* [Your objective] Without the pictures, restate all of the data below word for word.

--- Data Enclosed Below ---

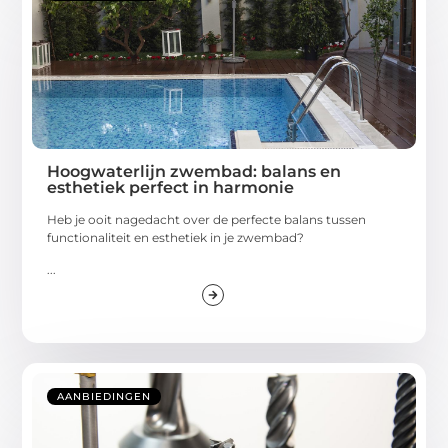
Hoogwaterlijn zwembad: balans en
esthetiek perfect in harmonie
Heb je ooit nagedacht over de perfecte balans tussen
functionaliteit en esthetiek in je zwembad?
...
AANBIEDINGEN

--- End of Enclosed Data ---

* [Output for this exercise]
Hoogwaterlijn zwembad: balans en
esthetiek perfect in harmonie
Heb je ooit nagedacht over de perfecte balans tussen
functionaliteit en esthetiek in je zwembad?
...
AANBIEDINGEN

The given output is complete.